Operation Enduring Freedom, Afghanistan, Terryl L. Pasker, US Army
Sgt. Terryl L. Pasker, age 39, died in Afghanistan on July 9, 2011.
Pasker was the son of David and Mary Pasker. He was born in Anamosa in Feb. 1972 and graduated from Lisbon High School in 1990. Pasker enlisted in the U.S. Army in July 1990 and transitioned to the Iowa Army National Guard in April 1995.
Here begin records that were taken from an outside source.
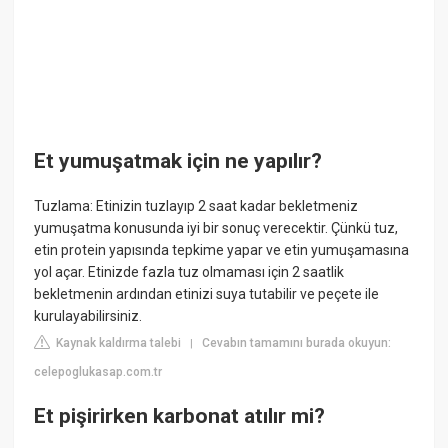
Et yumuşatmak için ne yapılır?
Tuzlama: Etinizin tuzlayıp 2 saat kadar bekletmeniz
yumuşatma konusunda iyi bir sonuç verecektir. Çünkü tuz,
etin protein yapısında tepkime yapar ve etin yumuşamasına
yol açar. Etinizde fazla tuz olmaması için 2 saatlik
bekletmenin ardından etinizi suya tutabilir ve peçete ile
kurulayabilirsiniz.
Kaynak kaldırma talebi
Cevabın tamamını burada okuyun:
|
celepoglukasap.com.tr
Et pişirirken karbonat atılır mi?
Pasker married his wife, Erica Pratt, in 2006 and planned to retire from military duty in 2012 to start a family. He served in Afghanistan in 2004-2005 and was deployed in 2010 with Company B, 334th Brigade Support Battalion, 2nd Brigade Combat Team and the 34th Infantry Division.
During his second deployment, Pasker volunteered to stay and continue the mission of training and advising Afghan police. On July 9, 2011, just days away from completing deployment, Pasker and his soldiers headed out on their last mission. Their two-vehicle convoy was waved down at a makeshift checkpoint and a rogue member of the Afghan national police opened fire on his vehicle, killing him and a U.S. civilian contractor.
Pasker was awarded the Bronze Star and Purple Heart.
Grant Wood is depicted, not as the artist he became, but as the veteran he was, when he served in the US Army during the First World War as a camouflage designer and painter.
Wood was born Feb. 13, 1891, the second of Francis Mayville and Hattie Wood's four children. He spent his early years on a farm 3 miles east of Anamosa, Iowa. When he was 10 years old, his father died unexpectedly and the family moved to Cedar Rapids.
Wood enlisted in the US Army in 1917 and served with the Army Corps of Engineers at Camp Dodge, where he passed his free time sketching portraits of his fellow soldiers. After an appendicitis attack landed him in an army hospital, Wood was transferred to Washington, D.C., where he joined the American Expeditionary Force Camouflage Division. Grant was tasked with camouflaging heavy artillery and creating convincing cannon dummies or “Quaker guns.”
In 1932, Grant, Marvin Cone, Ed Rowen and other artists formed the Stone City Art Colony. Located near Wood's rural hometown, the artists lived in charming white-painted wagons, and taught classes. The colony attracted artists from through out the Midwest but the art colony only existed for two short years.
Wood died on Feb. 12, 1942, of pancreatic cancer and is laid to rest in the Riverside Cemetery in Anamosa.